On 01/17/2018 05:08 PM, Nick Coghlan wrote:
> On 17 January 2018 at 23:25, Petr Viktorin <encukou at gmail.com> wrote:
>> On 01/17/2018 05:45 AM, Nick Coghlan wrote:
>>> Whether we use namespace duplication or PEP 562, both of them have the
>>> problem that attribute *rebinding* won't work, since they'll only
>>> affect the wrapper namespace. I think we can live with that, but we'll
>>> likely want to expose a dunder-name to let folks access the underlying
>>> "real" module (e.g. make the variable name "__module__" rather than
>>> "module", and then use the PEP 562 approach so there's no risk of
>>> accidentally overwriting it).
>>
>> Hm, the more I think about it, the more I don't like the namespace copy.

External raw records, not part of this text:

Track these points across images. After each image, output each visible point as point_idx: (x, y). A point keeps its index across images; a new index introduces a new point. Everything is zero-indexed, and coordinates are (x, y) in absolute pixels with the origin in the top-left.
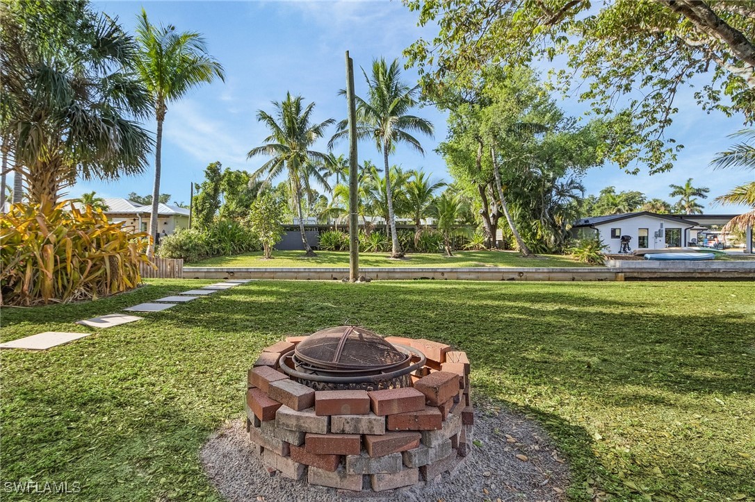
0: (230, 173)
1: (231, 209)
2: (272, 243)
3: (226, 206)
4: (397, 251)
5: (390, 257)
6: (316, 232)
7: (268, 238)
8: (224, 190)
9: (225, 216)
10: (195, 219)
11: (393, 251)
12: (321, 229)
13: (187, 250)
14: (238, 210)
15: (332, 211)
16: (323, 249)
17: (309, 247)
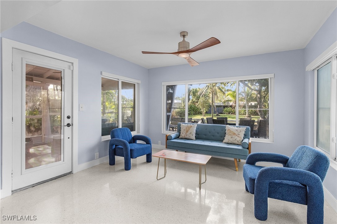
0: (193, 89)
1: (194, 100)
2: (205, 112)
3: (192, 100)
4: (248, 115)
5: (245, 117)
6: (222, 107)
7: (204, 110)
8: (191, 95)
9: (192, 103)
10: (183, 104)
11: (247, 115)
12: (224, 107)
13: (181, 113)
14: (196, 101)
15: (227, 101)
16: (224, 114)
17: (217, 113)
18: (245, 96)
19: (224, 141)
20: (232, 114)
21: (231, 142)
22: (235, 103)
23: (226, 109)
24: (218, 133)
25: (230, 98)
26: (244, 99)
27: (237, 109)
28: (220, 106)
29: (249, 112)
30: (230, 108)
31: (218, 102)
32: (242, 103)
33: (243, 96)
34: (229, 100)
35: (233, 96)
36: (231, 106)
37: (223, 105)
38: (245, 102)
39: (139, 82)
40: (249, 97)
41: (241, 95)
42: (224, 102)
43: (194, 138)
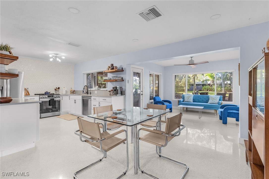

>> The `python -im math` is cute, but doesn't really solve any immediate
>> problem. `from math import *` practically does the same thing, and is way
>> more obvious.
>> The main rationale behind making -m work for extension modules was to make
>> them behave like pure-Python ones -- e.g. if you Cythonize something,
>> everything will keep working as before. That's not the case here, and adding
>> `__module__` would be just piling on workarounds.
> 
> Aye, the namespace copy idea is cute, but I don't think it's a path we
> want to go down due to the state consistency management problems that
> it creates.
> 
> I definitely prefer the idea of handling the importlib/runpy side of
> PEP 547 via `get_code()` though - this thread was prompted by asking
> myself whether or not I'd approve the PEP in its current form, and
> deciding that runpy et al needing to be aware of the new capability in
> order to benefit from it genuinely bothered me.
> 
> So the question then is what the module execution code would need to
> look like for the following cases:
> 
> - multi-phase init with Py_mod_exec only
> - multi-phase init with Py_mod_create as well
> - single-phase init
> 
> Where things get tricky with this approach is that by the time the
> synthesised code object is running, it doesn't have access to the
> module itself any more, only the module namespace. We could get around
> that in the Py_mod_exec-only case by looking __name__ up in
> sys.modules, but that doesn't help with either of the other two cases
> where the module creation happens outside the import system's control,
> and would be a surprising discrepancy between extension modules and
> pure Python ones.
> 
> As far as I can see, that leaves us with only one potential design
> direction we haven't explored yet: what if we provided a way for an
> existing namespace to be passed in when creating a module object? If
> we did that, then it would be possible to create a hidden module in
> the synthesised code such that "globals() is
> _private_module.__dict__". That might not get us all the way to
> supporting single-phase init, but it would make it feasible to define
> a new Py_mod_create_with_namespace slot, such that "-m" would be
> supported for multi-phase modules that either didn't define
> Py_mod_create, or else defined Py_mod_create_with_namespace.
> 
> I'm fairly sure that wouldn't actually work right though, as I expect
> the descriptor protocol would lead to the "wrong" module getting
> passed in to the extension module functions :(

Let me suggest another potential direction we (or at least I) haven't 
explored yet: what about working to make the __main__ module either 
replaceable, or unused until we know what it should be?

I remember you saying that's not feasible, so I haven't tried anything, 
but I don't remember an explanation. How sure are you that that rabbit 
hole is deeper than the one we're in now?